Saved data entries
- - - - -

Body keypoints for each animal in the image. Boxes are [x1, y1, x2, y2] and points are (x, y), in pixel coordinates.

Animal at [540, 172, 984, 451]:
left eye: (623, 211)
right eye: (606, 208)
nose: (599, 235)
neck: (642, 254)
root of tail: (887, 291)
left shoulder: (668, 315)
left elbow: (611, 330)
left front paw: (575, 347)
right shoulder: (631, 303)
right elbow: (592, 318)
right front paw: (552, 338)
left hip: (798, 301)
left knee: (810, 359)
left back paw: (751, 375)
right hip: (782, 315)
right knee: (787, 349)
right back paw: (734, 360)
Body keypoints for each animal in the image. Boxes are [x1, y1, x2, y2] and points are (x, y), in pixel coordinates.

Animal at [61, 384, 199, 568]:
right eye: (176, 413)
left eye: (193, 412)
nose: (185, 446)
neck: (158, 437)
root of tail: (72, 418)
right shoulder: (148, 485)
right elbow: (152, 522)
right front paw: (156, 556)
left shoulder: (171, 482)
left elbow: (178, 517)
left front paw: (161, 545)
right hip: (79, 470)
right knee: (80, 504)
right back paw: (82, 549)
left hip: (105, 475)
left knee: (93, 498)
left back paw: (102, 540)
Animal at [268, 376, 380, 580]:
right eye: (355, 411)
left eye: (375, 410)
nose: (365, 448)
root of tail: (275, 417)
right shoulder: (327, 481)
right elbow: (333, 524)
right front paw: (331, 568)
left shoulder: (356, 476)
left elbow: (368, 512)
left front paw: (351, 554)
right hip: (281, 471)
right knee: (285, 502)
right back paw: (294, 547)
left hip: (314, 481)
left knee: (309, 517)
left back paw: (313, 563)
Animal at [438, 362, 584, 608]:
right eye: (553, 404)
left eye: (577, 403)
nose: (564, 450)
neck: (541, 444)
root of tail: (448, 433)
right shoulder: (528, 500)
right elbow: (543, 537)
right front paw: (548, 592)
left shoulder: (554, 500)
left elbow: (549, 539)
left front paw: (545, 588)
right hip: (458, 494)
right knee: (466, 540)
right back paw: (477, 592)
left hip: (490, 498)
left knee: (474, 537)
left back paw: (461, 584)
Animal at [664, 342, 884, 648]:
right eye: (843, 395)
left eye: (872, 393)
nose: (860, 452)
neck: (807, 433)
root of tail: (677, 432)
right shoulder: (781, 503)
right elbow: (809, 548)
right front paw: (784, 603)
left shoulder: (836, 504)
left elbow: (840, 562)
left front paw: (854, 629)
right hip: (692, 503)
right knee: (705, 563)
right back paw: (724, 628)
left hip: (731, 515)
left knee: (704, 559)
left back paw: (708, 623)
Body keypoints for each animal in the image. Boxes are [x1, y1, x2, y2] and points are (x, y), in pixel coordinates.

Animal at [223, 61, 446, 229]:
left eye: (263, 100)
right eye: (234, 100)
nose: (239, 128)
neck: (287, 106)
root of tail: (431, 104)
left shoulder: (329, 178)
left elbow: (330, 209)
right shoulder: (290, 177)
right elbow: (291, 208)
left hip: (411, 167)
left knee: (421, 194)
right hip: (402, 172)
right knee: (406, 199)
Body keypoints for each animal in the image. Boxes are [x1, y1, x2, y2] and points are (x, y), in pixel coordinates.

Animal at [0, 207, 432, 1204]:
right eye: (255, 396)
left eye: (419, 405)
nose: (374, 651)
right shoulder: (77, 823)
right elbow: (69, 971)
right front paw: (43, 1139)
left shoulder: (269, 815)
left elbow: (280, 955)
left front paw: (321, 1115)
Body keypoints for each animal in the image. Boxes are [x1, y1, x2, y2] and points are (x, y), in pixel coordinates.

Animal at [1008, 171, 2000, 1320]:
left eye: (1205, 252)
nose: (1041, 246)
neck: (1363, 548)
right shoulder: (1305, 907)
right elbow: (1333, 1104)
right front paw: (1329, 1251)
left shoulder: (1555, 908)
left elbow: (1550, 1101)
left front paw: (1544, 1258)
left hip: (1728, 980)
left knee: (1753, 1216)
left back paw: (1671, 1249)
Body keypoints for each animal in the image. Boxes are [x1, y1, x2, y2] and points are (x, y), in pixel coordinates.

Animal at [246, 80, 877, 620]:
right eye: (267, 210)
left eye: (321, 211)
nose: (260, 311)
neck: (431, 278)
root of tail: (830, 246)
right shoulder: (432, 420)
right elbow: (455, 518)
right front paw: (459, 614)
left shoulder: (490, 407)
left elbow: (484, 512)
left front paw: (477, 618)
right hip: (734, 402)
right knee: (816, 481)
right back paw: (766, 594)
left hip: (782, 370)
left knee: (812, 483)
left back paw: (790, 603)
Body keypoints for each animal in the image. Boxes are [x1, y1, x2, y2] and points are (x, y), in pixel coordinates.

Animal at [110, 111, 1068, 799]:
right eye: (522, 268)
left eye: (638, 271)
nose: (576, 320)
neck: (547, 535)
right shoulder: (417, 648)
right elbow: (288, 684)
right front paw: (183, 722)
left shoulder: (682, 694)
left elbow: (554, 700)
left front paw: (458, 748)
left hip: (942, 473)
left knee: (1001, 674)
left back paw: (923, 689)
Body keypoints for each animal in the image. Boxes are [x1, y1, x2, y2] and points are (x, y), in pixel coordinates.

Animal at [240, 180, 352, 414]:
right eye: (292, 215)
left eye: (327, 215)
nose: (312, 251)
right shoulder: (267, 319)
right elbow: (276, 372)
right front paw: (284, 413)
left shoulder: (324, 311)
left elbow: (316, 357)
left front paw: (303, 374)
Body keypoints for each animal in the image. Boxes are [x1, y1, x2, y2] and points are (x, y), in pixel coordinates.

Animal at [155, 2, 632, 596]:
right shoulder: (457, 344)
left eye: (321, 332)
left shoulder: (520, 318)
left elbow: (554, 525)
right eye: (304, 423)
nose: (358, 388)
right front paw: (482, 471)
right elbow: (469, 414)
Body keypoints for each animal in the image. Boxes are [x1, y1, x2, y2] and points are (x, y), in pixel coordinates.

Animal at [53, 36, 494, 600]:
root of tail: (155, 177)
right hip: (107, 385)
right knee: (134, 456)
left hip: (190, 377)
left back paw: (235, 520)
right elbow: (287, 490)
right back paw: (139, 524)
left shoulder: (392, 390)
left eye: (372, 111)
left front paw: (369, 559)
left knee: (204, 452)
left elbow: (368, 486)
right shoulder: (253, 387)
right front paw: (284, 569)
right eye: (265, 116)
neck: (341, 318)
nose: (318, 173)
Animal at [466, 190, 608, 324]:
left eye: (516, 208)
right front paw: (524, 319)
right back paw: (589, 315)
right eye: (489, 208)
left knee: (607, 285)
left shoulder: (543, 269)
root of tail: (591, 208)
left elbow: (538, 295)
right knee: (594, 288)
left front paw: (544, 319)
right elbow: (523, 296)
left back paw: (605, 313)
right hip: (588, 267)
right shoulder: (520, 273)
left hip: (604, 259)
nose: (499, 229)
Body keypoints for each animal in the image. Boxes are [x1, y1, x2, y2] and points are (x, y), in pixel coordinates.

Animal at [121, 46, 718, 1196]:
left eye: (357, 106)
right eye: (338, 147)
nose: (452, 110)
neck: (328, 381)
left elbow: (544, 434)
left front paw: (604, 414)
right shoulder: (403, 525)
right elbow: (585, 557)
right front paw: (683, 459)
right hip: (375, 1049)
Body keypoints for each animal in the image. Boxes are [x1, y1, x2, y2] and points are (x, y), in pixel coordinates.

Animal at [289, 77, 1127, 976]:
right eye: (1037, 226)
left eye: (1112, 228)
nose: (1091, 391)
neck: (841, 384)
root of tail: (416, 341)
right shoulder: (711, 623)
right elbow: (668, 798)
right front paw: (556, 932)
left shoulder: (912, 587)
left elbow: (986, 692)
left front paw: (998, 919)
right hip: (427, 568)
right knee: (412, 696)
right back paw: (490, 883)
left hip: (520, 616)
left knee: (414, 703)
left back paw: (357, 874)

- - - - -

> _REQUIRED WORK_
Copy all lines above containing the string "neck".

> _EXERCISE SOLUTION_
neck: (642, 254)
neck: (158, 437)
neck: (541, 444)
neck: (807, 433)
neck: (287, 106)
neck: (1363, 548)
neck: (431, 278)
neck: (547, 535)
neck: (341, 318)
neck: (328, 381)
neck: (841, 384)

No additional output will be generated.